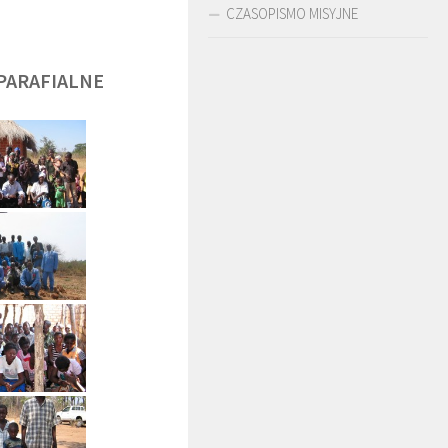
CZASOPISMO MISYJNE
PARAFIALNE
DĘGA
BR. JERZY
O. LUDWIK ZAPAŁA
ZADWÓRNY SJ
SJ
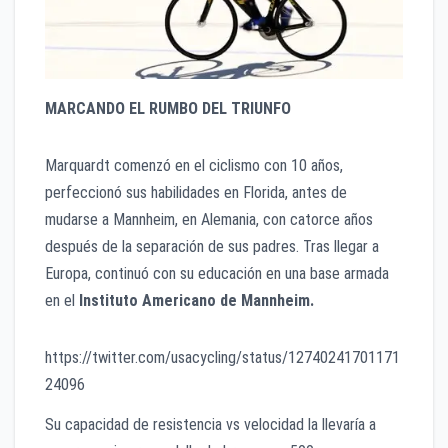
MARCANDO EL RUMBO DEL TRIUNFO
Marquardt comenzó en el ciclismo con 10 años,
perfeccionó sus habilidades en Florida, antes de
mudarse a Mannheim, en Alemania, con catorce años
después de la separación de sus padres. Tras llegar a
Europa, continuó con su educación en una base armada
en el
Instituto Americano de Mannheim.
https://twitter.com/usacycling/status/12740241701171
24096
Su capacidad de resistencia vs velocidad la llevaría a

☆ ☆ ☆ ☆ ☆

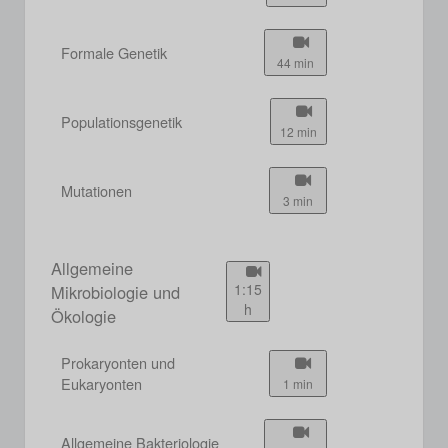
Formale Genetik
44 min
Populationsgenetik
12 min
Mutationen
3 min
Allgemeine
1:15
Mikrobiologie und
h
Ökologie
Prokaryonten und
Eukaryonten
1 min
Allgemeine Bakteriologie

☆ ☆ ☆ ☆ ☆

Copy out, word for word, the lines running from the line with "Formale Genetik" to the line with "Allgemeine Bakteriologie", both of those lines included.

Formale Genetik
44 min
Populationsgenetik
12 min
Mutationen
3 min
Allgemeine
1:15
Mikrobiologie und
h
Ökologie
Prokaryonten und
Eukaryonten
1 min
Allgemeine Bakteriologie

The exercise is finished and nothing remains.